Knowing that I could have to run, jump over fences, and walk a lot of miles, the weight of the bag is something I really try to keep as low as possible. Up until recently, I was using a BlackHawk Ultralight 3-day pack as my bug-out bag, but I decided to switch it to a civilian-looking bag. So I took my newly acquired Vaude Asymmetric 48+2 bag and transformed it to a BoB.
Here’s a list of the equipment I carry in my BoB. This is totally up to your own preferences, but three items are absolutely essential and should be in every bug out bag:
- a lifestraw
- a radio
Here’s what’s in my bag:
- Russian civilian gas mask – just in case someone starts using tear gas or molotov cocktails, this will help me breath while getting through it.

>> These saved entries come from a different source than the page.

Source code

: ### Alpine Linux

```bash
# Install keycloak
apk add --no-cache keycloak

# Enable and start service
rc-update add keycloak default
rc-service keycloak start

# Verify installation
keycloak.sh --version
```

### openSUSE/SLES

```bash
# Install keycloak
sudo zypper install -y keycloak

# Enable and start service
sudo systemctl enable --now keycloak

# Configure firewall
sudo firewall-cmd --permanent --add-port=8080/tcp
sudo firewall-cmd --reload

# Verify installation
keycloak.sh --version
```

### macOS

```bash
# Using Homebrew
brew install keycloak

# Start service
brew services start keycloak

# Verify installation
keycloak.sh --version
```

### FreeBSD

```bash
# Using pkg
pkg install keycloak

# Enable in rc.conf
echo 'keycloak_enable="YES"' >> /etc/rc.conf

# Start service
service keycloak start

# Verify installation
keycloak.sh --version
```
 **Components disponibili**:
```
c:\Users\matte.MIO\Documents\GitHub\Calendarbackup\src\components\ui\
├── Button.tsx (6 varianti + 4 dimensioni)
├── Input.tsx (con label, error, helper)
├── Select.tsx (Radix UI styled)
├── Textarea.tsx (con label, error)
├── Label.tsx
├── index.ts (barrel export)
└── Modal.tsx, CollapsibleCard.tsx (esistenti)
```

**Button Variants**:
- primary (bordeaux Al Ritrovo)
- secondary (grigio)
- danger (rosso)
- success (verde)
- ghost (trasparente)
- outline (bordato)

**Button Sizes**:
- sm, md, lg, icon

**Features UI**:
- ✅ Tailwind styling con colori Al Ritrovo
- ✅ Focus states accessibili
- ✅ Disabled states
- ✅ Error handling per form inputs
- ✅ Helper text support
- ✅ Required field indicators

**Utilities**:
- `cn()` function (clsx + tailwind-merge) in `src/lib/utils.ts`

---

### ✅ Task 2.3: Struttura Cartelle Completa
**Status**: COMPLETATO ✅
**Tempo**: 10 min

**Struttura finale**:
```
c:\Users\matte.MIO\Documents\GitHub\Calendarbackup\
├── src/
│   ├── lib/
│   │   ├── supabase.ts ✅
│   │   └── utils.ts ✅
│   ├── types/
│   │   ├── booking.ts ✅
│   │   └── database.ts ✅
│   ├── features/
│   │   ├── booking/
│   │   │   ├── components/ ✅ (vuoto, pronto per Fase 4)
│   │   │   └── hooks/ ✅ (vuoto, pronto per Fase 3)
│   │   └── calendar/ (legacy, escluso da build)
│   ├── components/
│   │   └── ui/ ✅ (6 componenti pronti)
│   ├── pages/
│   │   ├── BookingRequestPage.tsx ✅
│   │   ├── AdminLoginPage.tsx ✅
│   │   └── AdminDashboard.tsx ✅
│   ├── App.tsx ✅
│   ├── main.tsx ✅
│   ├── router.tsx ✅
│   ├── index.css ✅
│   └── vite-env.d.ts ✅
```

- Baofeng radio – a small Chinese-made VHF/UHF 5-Watt radio with a PTT so I can use a headset. We have pre-programmed frequencies that I can check in on when I get close enough to my house.
- MSR Pocket Rocket – so I can get some boiling water quickly (can help for food and for cleaning a wound).
- Armasight Gen 1 NVG with spare batteries – might help me if I am in a forest or somewhere really dark.
- Lifestraw – this can filter up to 1,000 liters of water without even having to boil it.
- Petzl headlamp – to keep my hands free during night time.
- Three taped glowsticks – I tape them so they illuminate just enough so I can see.
- One marker with about five feet of duct tape on it.
- GSI Halulite Microdualist – review coming soon!
- One pair of Oakley gloves with knuckle protectors – these really help if you need to protect your hands.
- Two thermal blankets – these reflect body heat and can also be used for signaling.
- Two packs of hand warmers – these can keep you somewhat warm if you are cold or can be used as a hot pack on a sprained ankle or pulled muscle.
- One tourniquet – in case something really bad happens.
- One Olaes Bandage in case of a major wound.
- Alcohol swabs, sterile gauze, some Band-aids, two steri-strips, six Ibuprofen 200mg tablets, and six Acetaminophen 500mg tablets (all in the IFAK pouch).
- Medical scissors (not shown in the picture).
- One pair of extra socks and an Under Armour shirt.
- One elastic bandage – could be used alongside the hand warmers in case of a pulled muscle.
- Anker Portable Power Bank Pack External Battery – helps keep your comms up (batteries on iPhone and radio).
- Instapark 27-Watt solar battery charger – provides a backup if the battery pack isn’t working.
- Two Mountain House meals (can last me 36 hours) + 4 Vega Sport protein bars (not in the picture).
For some, this might be more than enough, and for others not enough at all. The thing with a bug-out bag is that it’s very personal. You should also make sure to adjust yours depending on the amount of people in your immediate family and the time it might take to get back to your house if you have to walk there. I also keep 12 liters of water, a trauma kit, some dehydrated fruits and two SUREFIRE flashlights in my car at all times.
As for the weapons, I would normally carry two knives. Because we cannot go around with a pistol in Canada, I tend to stick with those knives and would do everything possible to not get involved in violent situations. Your goal here is to get back home to your family and start to get your house ready until order returns.
For some, this might also sound scary, but enough bad situations around the world have convinced me to keep myself ready in case something happens. It’s better to prepare than to react, if you ask me.